──────── Extracted information

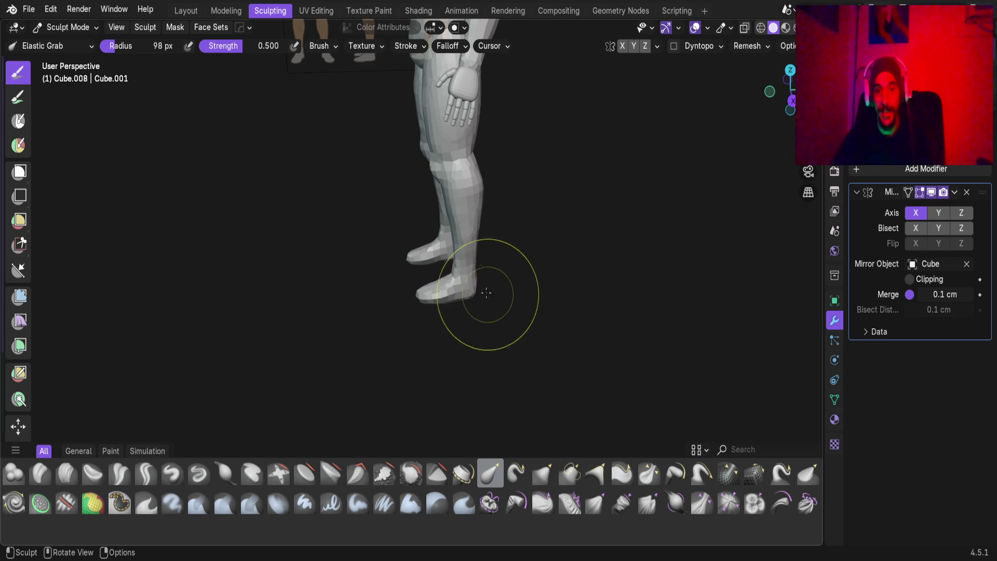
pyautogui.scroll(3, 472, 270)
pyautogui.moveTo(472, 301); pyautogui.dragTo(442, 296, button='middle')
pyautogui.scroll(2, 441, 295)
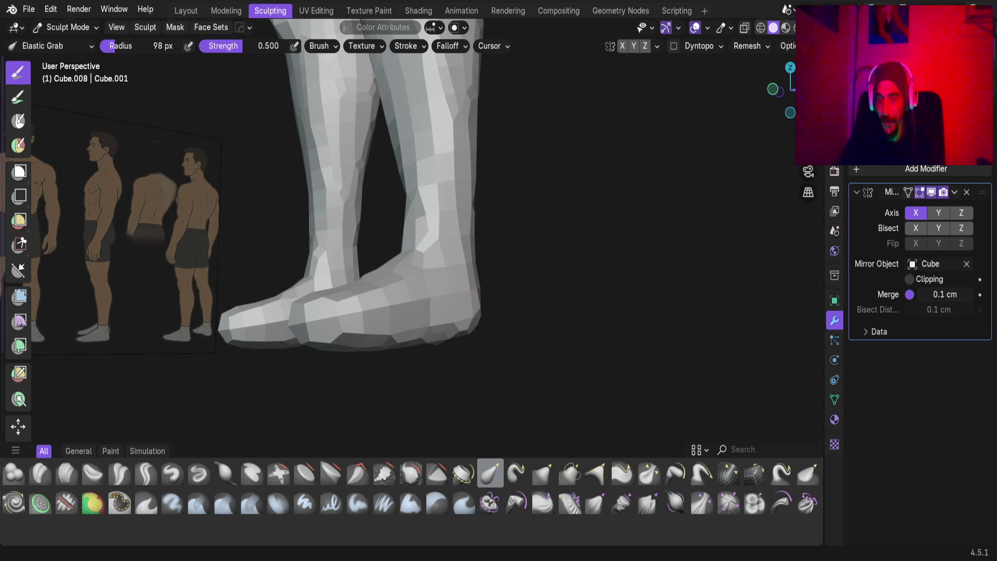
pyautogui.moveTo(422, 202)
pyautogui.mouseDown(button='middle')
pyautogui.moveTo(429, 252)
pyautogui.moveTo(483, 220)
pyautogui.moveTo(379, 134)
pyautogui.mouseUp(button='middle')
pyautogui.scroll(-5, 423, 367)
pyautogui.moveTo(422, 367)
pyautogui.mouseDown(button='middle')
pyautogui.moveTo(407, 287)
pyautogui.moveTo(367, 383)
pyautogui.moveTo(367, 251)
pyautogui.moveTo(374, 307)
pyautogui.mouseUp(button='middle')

────────────────
──────── Extracted information

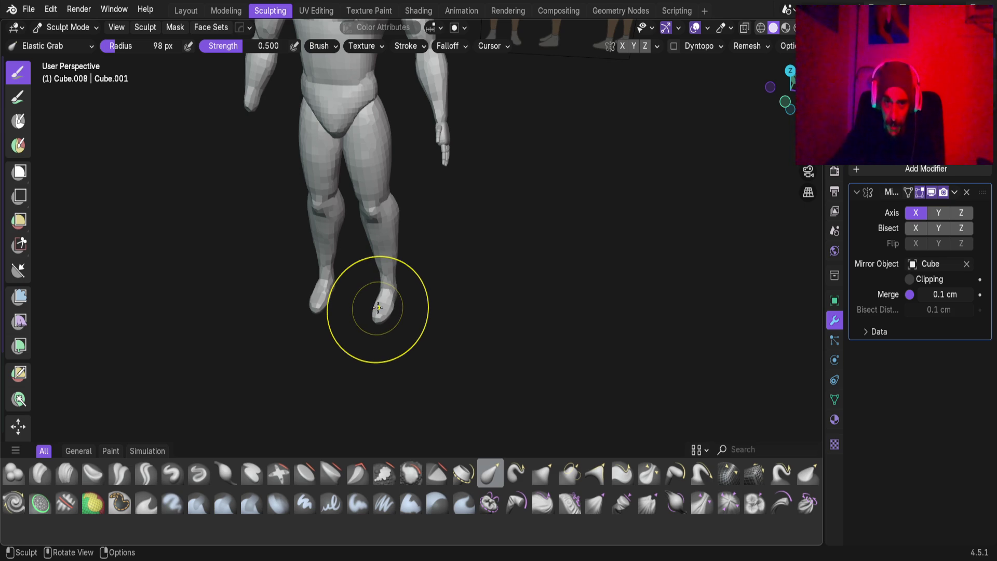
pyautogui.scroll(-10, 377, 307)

────────────────

Please copy every line of the records above in which "scroll" appears.

pyautogui.scroll(3, 472, 270)
pyautogui.scroll(2, 441, 295)
pyautogui.scroll(-5, 423, 367)
pyautogui.scroll(-10, 377, 307)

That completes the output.